Y cuando aquí, en nuestro paralelo, los cuarenta se han instalado queriendo quedarse de huéspedes incómodos y exigentes, más abajo de nuestras latitudes podemos imaginar cómo viven sus habitantes. Hace pocos días saliendo de la misa dominical de los Capuchinos, un familiar y yo comentábamos los rigores de este verano. La respuesta no se hizo esperar, llegó de labios de una hermana franciscana que junto a dos compañeras viven en una casa demasiado austera, y se desviven por una misión que tienen en Togo, para la que trabajan sin descanso. ¡Calor! – nos respondió “¡Tenemos agua fresca y sombra!”.

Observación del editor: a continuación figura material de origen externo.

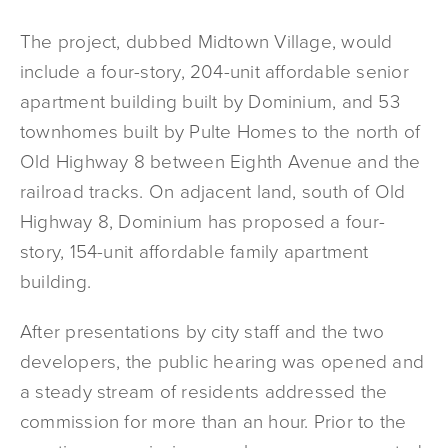
The project, dubbed Midtown Village, would
include a four-story, 204-unit affordable senior
apartment building built by Dominium, and 53
townhomes built by Pulte Homes to the north of
Old Highway 8 between Eighth Avenue and the
railroad tracks. On adjacent land, south of Old
Highway 8, Dominium has proposed a four-
story, 154-unit affordable family apartment
building.
After presentations by city staff and the two
developers, the public hearing was opened and
a steady stream of residents addressed the
commission for more than an hour. Prior to the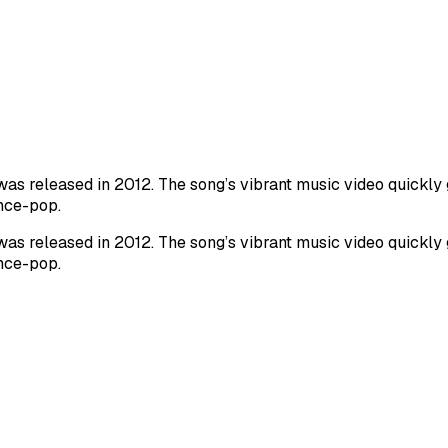
as released in 2012. The song’s vibrant music video quickly ga
ance-pop.
as released in 2012. The song’s vibrant music video quickly ga
ance-pop.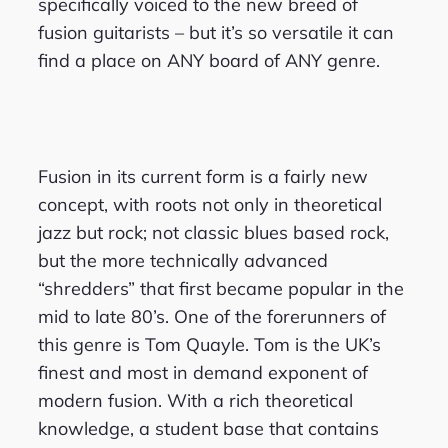
specifically voiced to the new breed of
fusion guitarists – but it’s so versatile it can
find a place on ANY board of ANY genre.
Fusion in its current form is a fairly new
concept, with roots not only in theoretical
jazz but rock; not classic blues based rock,
but the more technically advanced
“shredders” that first became popular in the
mid to late 80’s. One of the forerunners of
this genre is Tom Quayle. Tom is the UK’s
finest and most in demand exponent of
modern fusion. With a rich theoretical
knowledge, a student base that contains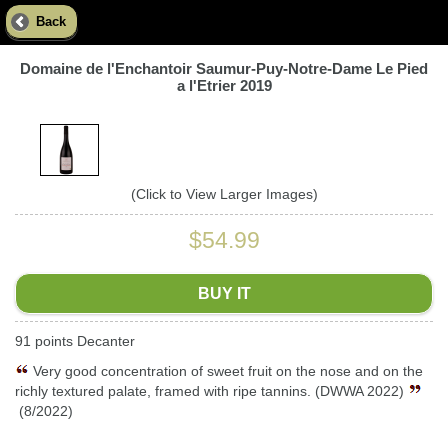
Back
Domaine de l'Enchantoir Saumur-Puy-Notre-Dame Le Pied
a l'Etrier 2019
(Click to View Larger Images)
$54.99
BUY IT
91 points Decanter
Very good concentration of sweet fruit on the nose and on the
richly textured palate, framed with ripe tannins. (DWWA 2022)
(8/2022)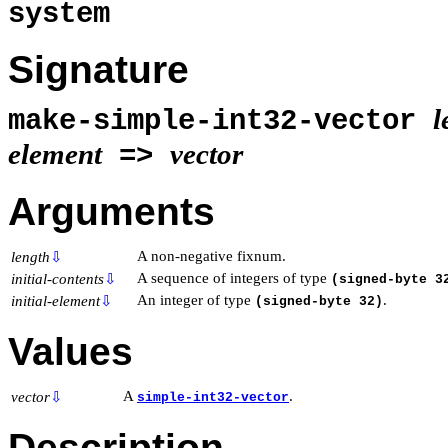
system
Signature
l
make-simple-int32-vector
element
vector
=>
Arguments
A non-negative fixnum.
length
⇩
A sequence of integers of type
initial-contents
⇩
(signed-byte 3
An integer of type
.
initial-element
⇩
(signed-byte 32)
Values
A
.
vector
⇩
simple-int32-vector
Description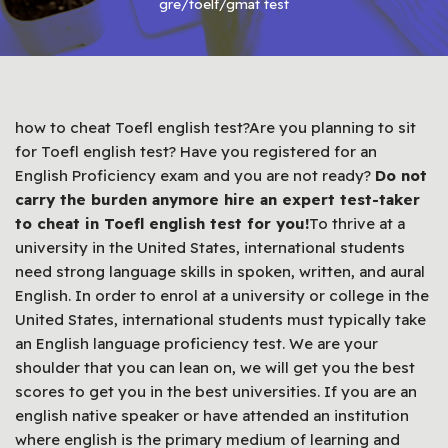
gre/toelf/gmat test
how to cheat Toefl english test?Are you planning to sit
for Toefl english test? Have you registered for an
English Proficiency exam and you are not ready?
Do not
carry the burden anymore hire an expert test-taker
to cheat in Toefl english test for you!
To thrive at a
university in the United States, international students
need strong language skills in spoken, written, and aural
English. In order to enrol at a university or college in the
United States, international students must typically take
an English language proficiency test. We are your
shoulder that you can lean on, we will get you the best
scores to get you in the best universities. If you are an
english native speaker or have attended an institution
where english is the primary medium of learning and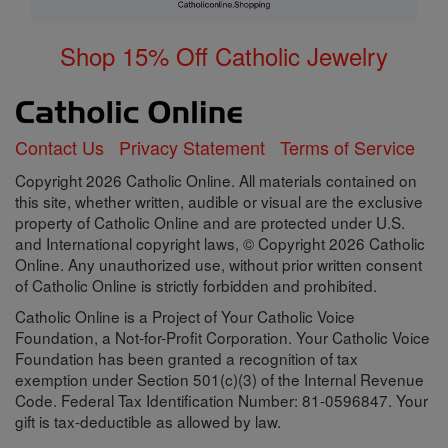
Shop 15% Off Catholic Jewelry
Contact Us
Privacy Statement
Terms of Service
Copyright 2026 Catholic Online. All materials contained on
this site, whether written, audible or visual are the exclusive
property of Catholic Online and are protected under U.S.
and International copyright laws, © Copyright 2026 Catholic
Online. Any unauthorized use, without prior written consent
of Catholic Online is strictly forbidden and prohibited.
Catholic Online is a Project of Your Catholic Voice
Foundation, a Not-for-Profit Corporation. Your Catholic Voice
Foundation has been granted a recognition of tax
exemption under Section 501(c)(3) of the Internal Revenue
Code. Federal Tax Identification Number: 81-0596847. Your
gift is tax-deductible as allowed by law.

Ante esos parámetros la queja nos hace sentir culpables. Así que moderando un poquito el consumo de energía, cosa que en los edificios públicos dependientes de la bolsa común, no se plantean, sino todo lo contrario, en verano hace frío y en invierno un calor insoportable, porque el usuario no va a ir poniendo o aligerando ropa cada vez que entra en un departamento, es posible hacernos más sensibles en nuestro entorno y alzar la vista un poco más lejos. Es verdad que el mundo de la comodidad nos resulta demasiado fácil instalar y, nos sume en desgracia tener que desprendernos de él. Sin embargo la equidad nos empareja y, si en tanto lugar público hubiera menos derroche, nos conformaríamos un poco a la hora de contribuir a los gastos comunes. Nos enfada y mucho, ver cómo nuestros dineros no se aprovechan bien. El calor lo sentimos todos de igual manera.